(Saved entries)
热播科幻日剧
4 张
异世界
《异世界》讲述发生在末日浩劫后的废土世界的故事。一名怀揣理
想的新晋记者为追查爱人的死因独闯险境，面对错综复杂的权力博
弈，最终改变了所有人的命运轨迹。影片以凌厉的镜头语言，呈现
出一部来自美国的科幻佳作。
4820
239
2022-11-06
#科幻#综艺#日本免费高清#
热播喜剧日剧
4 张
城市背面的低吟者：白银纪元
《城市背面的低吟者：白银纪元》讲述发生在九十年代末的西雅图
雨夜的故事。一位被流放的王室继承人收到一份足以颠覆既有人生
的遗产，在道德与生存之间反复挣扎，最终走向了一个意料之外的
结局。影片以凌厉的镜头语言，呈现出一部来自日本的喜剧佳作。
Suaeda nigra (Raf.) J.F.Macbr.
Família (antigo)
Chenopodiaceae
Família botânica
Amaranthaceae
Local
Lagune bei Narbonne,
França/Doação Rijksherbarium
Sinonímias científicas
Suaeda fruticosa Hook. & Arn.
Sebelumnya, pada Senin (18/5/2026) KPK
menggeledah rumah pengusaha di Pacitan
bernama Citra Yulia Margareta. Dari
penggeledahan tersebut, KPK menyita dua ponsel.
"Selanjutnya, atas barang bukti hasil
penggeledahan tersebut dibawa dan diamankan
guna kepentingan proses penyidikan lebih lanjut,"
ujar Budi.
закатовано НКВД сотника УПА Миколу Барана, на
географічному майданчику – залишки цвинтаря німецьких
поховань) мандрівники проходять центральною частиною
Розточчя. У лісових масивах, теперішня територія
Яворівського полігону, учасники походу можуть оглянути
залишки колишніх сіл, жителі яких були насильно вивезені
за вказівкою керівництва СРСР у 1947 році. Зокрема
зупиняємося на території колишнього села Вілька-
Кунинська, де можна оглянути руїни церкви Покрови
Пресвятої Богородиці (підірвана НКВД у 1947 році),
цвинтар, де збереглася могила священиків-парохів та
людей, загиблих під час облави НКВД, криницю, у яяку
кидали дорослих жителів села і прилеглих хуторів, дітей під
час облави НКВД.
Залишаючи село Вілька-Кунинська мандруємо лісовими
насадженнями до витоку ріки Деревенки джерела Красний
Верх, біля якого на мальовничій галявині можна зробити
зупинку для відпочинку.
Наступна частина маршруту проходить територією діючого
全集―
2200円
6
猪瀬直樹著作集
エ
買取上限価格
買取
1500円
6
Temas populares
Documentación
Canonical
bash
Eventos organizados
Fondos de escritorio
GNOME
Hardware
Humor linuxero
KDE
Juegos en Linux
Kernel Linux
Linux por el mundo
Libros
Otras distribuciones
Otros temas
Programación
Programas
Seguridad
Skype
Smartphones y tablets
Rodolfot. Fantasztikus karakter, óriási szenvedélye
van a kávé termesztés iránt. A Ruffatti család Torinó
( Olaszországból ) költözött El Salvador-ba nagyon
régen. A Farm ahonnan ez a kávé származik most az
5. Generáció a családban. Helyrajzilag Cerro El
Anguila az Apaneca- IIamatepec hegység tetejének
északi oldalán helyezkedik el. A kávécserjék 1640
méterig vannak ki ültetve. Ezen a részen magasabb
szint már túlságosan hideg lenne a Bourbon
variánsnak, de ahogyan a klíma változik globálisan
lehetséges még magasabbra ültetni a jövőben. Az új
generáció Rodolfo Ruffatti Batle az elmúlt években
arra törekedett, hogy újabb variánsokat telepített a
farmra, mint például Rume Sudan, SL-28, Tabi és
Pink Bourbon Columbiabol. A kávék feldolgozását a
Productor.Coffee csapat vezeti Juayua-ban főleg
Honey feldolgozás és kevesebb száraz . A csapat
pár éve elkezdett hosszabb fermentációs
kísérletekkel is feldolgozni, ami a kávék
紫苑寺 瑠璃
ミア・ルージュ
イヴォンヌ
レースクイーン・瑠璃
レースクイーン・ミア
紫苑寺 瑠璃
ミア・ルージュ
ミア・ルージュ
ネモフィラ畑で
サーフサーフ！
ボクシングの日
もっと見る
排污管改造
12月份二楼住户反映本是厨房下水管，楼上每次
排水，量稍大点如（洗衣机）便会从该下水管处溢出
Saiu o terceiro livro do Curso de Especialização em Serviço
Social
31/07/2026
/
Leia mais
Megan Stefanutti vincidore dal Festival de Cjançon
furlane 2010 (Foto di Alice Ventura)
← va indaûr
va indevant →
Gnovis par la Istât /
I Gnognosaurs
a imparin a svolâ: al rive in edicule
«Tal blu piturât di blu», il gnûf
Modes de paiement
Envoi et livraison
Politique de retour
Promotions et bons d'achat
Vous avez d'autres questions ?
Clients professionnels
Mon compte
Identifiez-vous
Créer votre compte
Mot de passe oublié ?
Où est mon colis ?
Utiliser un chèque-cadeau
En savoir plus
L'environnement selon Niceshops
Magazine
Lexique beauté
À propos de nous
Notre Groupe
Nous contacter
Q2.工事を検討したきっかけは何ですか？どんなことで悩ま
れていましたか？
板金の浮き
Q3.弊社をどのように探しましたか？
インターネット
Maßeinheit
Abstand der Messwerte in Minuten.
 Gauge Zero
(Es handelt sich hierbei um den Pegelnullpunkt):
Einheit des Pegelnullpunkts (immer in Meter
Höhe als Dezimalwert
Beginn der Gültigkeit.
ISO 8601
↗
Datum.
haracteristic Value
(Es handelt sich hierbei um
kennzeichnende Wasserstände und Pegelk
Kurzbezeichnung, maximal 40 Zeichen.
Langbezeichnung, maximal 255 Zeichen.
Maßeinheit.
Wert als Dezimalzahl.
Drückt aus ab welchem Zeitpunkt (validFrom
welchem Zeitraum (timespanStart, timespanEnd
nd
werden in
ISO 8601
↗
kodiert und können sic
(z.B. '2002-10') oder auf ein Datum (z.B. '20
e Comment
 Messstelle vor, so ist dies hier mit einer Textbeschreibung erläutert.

== WORK ITEM ==
Copy out word for word every line from the first line of the rows above through the line containing "França/Doação Rijksherbarium", with both ends included.

== COMPLETED EXERCISE ==
热播科幻日剧
4 张
异世界
《异世界》讲述发生在末日浩劫后的废土世界的故事。一名怀揣理
想的新晋记者为追查爱人的死因独闯险境，面对错综复杂的权力博
弈，最终改变了所有人的命运轨迹。影片以凌厉的镜头语言，呈现
出一部来自美国的科幻佳作。
4820
239
2022-11-06
#科幻#综艺#日本免费高清#
热播喜剧日剧
4 张
城市背面的低吟者：白银纪元
《城市背面的低吟者：白银纪元》讲述发生在九十年代末的西雅图
雨夜的故事。一位被流放的王室继承人收到一份足以颠覆既有人生
的遗产，在道德与生存之间反复挣扎，最终走向了一个意料之外的
结局。影片以凌厉的镜头语言，呈现出一部来自日本的喜剧佳作。
Suaeda nigra (Raf.) J.F.Macbr.
Família (antigo)
Chenopodiaceae
Família botânica
Amaranthaceae
Local
Lagune bei Narbonne,
França/Doação Rijksherbarium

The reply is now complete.